The agency said in a report yesterday that an “A” rating, the same as Estonia and Botswana, is the most likely at the outset but could be lower. But it said that over time, greater clarity and confidence about Scotland’s institutional structure could make higher rating levels attainable.
The credit impact to the remainder of the UK (rUK) is likely to be limited, given the small size of Scotland’s economy relative to rUK. But Moody’s said this could change if Scotland refuses to assume a “fair and proportionate share” of its debt obligations.
This would mean rUK’s net debt burden would increase, a situation that would be “credit negative”.
A low credit rating is significant because it means a government – in this case at Holyrood – has to pay more to borrow funds from international banks.

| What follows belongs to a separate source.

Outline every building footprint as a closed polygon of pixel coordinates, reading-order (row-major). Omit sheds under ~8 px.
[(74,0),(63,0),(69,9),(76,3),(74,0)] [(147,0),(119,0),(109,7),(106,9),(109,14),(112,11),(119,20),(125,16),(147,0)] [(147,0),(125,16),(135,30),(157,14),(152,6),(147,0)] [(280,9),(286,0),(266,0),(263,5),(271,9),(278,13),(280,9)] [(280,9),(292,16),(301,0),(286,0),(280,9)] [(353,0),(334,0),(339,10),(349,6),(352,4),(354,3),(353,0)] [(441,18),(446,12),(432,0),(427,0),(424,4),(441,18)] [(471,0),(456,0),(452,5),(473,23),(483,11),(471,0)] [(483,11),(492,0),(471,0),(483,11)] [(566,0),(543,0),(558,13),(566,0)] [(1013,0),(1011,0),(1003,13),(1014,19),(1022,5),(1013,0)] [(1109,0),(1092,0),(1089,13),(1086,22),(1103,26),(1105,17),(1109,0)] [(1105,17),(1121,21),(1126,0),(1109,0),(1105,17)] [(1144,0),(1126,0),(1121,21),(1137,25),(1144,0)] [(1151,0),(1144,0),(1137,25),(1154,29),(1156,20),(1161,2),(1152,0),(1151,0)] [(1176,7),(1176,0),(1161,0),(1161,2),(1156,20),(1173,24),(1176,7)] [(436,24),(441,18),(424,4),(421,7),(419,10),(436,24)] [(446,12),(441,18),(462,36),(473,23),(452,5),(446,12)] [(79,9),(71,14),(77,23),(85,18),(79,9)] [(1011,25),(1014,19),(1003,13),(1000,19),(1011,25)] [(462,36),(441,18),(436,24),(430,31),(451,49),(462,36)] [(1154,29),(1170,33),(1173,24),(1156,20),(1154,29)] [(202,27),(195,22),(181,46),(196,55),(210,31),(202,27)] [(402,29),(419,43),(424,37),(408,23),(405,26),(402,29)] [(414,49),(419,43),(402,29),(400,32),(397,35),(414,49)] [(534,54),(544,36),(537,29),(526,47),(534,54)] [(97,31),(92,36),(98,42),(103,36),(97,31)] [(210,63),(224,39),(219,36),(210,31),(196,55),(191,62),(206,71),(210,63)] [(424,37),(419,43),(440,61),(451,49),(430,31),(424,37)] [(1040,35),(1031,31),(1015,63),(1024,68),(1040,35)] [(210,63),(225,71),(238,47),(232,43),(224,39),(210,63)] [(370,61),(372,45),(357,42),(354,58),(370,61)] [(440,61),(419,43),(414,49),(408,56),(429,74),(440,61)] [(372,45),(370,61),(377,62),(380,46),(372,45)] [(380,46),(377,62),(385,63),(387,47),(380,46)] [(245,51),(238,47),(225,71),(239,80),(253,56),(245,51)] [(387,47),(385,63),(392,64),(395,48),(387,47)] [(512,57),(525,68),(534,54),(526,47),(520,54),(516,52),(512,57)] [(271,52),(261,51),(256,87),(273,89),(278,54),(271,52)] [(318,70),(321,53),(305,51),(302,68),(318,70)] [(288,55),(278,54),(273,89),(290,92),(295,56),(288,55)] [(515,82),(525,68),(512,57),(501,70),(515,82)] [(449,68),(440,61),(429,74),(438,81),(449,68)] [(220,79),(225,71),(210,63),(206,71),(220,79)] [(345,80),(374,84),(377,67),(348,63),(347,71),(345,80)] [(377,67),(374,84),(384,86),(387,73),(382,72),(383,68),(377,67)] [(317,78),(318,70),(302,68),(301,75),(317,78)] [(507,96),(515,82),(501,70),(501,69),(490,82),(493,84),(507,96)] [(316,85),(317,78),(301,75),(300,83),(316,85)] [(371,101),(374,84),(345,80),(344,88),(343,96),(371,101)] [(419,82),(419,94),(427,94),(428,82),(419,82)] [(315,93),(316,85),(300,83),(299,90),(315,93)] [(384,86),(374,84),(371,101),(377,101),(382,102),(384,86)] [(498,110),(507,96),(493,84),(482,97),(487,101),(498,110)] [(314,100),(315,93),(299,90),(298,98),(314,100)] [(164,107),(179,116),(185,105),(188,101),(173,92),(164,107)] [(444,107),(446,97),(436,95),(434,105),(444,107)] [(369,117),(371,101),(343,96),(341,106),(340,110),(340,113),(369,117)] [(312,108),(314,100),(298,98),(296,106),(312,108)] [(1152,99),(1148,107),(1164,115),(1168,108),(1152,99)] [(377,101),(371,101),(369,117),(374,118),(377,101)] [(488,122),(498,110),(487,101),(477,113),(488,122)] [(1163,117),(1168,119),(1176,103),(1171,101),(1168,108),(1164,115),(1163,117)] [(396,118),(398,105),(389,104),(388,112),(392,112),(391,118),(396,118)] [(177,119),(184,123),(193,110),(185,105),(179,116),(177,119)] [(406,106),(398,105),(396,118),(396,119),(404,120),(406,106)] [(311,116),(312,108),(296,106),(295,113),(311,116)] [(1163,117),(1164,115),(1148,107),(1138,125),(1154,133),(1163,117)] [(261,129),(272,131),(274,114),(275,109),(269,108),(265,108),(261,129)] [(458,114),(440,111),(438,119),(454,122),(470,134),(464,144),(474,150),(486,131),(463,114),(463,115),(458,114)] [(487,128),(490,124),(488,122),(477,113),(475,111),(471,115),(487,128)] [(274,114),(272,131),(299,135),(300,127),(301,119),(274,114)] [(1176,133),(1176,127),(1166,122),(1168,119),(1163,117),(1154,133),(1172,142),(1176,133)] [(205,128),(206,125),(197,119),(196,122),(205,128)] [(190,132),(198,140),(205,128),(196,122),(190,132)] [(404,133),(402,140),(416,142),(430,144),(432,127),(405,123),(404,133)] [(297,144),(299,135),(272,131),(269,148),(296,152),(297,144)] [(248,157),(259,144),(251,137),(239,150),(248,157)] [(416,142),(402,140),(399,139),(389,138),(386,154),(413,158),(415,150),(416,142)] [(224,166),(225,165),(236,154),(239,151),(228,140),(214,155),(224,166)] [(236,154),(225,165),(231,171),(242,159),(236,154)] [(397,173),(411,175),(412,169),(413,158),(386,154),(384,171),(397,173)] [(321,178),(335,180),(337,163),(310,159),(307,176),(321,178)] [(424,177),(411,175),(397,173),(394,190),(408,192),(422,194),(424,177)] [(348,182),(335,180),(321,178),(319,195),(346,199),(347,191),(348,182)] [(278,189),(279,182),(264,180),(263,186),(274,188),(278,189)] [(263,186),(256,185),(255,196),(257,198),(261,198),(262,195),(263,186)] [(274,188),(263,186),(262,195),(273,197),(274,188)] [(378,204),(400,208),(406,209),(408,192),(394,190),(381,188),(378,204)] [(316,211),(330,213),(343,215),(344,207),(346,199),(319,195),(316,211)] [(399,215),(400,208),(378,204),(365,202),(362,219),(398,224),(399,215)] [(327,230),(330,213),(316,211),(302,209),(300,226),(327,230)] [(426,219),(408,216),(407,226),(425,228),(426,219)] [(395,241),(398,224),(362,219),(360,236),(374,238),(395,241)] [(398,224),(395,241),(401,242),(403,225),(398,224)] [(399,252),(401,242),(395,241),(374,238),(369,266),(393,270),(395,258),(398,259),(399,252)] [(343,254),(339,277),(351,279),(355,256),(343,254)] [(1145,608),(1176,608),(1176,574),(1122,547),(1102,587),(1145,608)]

This in turn could have an impact both on company debt in Scotland and personal debt, such as home mortgages.
First Minister Alex Salmond plans to be part of a sterling zone with rUK after independence.
Chancellor George Osborne has ruled out a currency union with an independent Scotland.
Moody’s said that if Scotland adopted its own currency, this would be “credit neutral” for rUK. But if Scotland were to share the pound, this would weaken rUK’s rating.
The report concluded: “If Scotland were to retain the pound sterling as its currency and the Bank of England as its central bank, this would be credit negative for the remainder of the UK, regardless of the institutional arrangements that are put in place.
“This would be particularly true if an independent Scotland were not also subject to binding fiscal co-ordination and banking union with the remaining UK.”
The assessment was dismissed by the Scottish Government. It said that “year-on-year, Scotland is in a stronger financial position than the UK as a whole”.
In February, global ratings firm Standard & Poor’s said that the challenges facing an independent Scotland’s economy would be significant but not insurmountable.
But opponents of independence claimed the Moody’s report was a “devastating” blow for the nationalists.
Former Labour chancellor and Better Together leader Alistair Darling said: “This is an absolutely devastating report for the nationalists. Not only does it completely undermine everything they have been asserting about currency, it also makes clear that if we leave the UK, then we would pay more for our mortgages, credit cards and loans. This is the real cost of independence.”
Liberal Democrat Chief Secretary to the Treasury Danny Alexander added: “Only weeks ahead of the most detailed analysis of the fiscal implications for independence being published, this is more evidence we are better off together – with a strengthening economy, jobs being created and a deficit that is falling.
“As part of the UK, Scotland can avoid a double downgrade for its credit rating and maintain lower borrowing costs for Scottish businesses and families.
“Moody’s also confirms why the UK should not join a currency union – because it would then also have a weaker credit rating. Together as the UK we are all better off.”
But a spokesman for finance secretary John Swinney said Scotland would be in a stronger position than rUK after independence.
He said: “An independent Scotland will be the 14th-wealthiest country per head in the developed world, compared to the UK in 18th place, and Standard & Poor’s recently made clear that – even without North Sea oil – an independent Scotland will qualify for their ‘highest economic assessment’.
“The Westminster government are just about the last people who should be attempting to make political capital on credit ratings, given that the No campaign’s previous boasts came unstuck when the UK was stripped of its AAA status by international agencies, while other, smaller European nations retained a top rating.”
He added: “Indeed, almost two-thirds of the countries deemed to have AAA status by Standard & Poor’s have a population of less than ten million.
“Year-on-year, Scotland is in a stronger financial position than the UK as a whole. And Scotland’s public sector debt is lower than the UK’s, and lower than the EU and G7 average, confirming our underlying economic strength.”